A Anac aprovou, no último dia 18, uma emenda ao RBAC-61 (EMD006) com diversas novidades. O Sindicato Nacional dos Aeronautas tem atuado constantemente para propor melhorias nos regulamentos. Entre as principais novidades estão:

– A não obrigatoriedade, em definitivo, dos cursos teóricos para PP e PLA e das 200h de voo em comando para instrutores de voo, requerimentos que vinham sendo sucessivamente protelados há anos;
– A redefinição das aeronaves em termos de habilitação requerida, o que significa que os aviões e helicópteros com MTOW<12.500lbs, ‘single-pilot’, e que não sejam a reação, não mais necessitarão de habilitação de TIPO (serão aeronaves CLASSE, portanto).

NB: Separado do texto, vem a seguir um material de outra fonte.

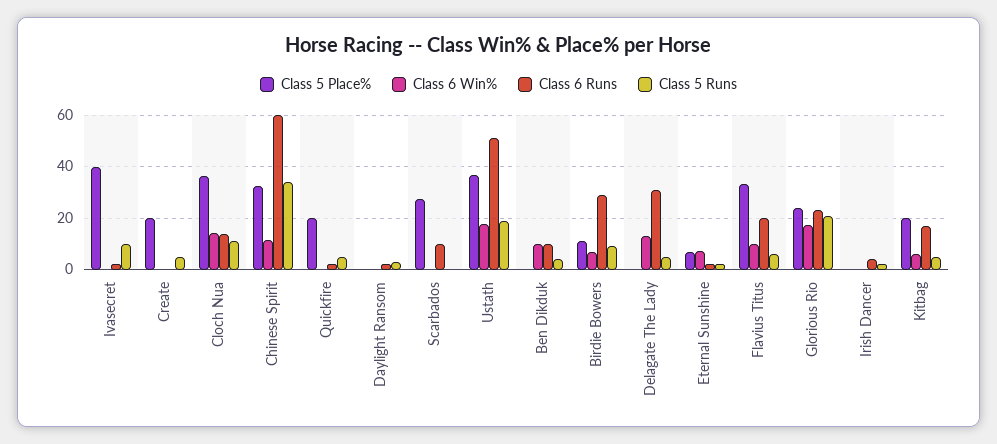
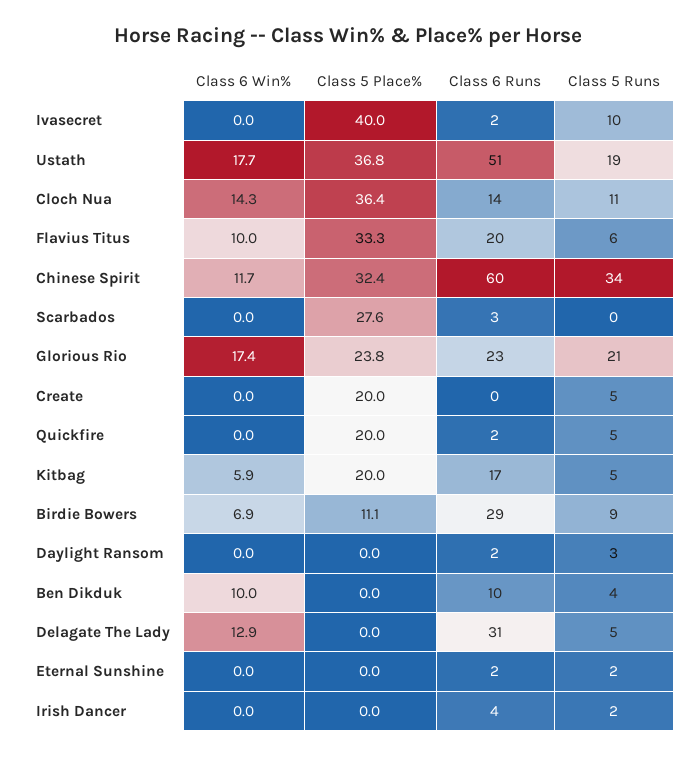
Class 6 Runs, Scarbados: 10 -> 3
Class 5 Place%, Eternal Sunshine: 7.5 -> 0
Class 6 Win%, Eternal Sunshine: 7.5 -> 0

Ou seja: turboélices como os King Air séries 90 e 200 e praticamente todos os helicópteros utilizados na aviação executiva deixarão de exigir treinamento em CTAC para a concessão ou renovação das respectivas habilitações.

Haverá um período de transição para os ‘endorsements’ requeridos para as aeronaves que deixarão de ser TIPO. Até o dia 30 de junho de 2017, além do ‘endorsement’ propriamente dito, também serão requeridos cheques, mas, assim que publicada a nova emenda, os treinamentos em CTAC deixarão de ser obrigatórios.

Na prática, é como se as regras do antigo RBHA-61 voltassem a valer para os turboélices leves e helicópteros executivos até o segundo semestre do ano que vem.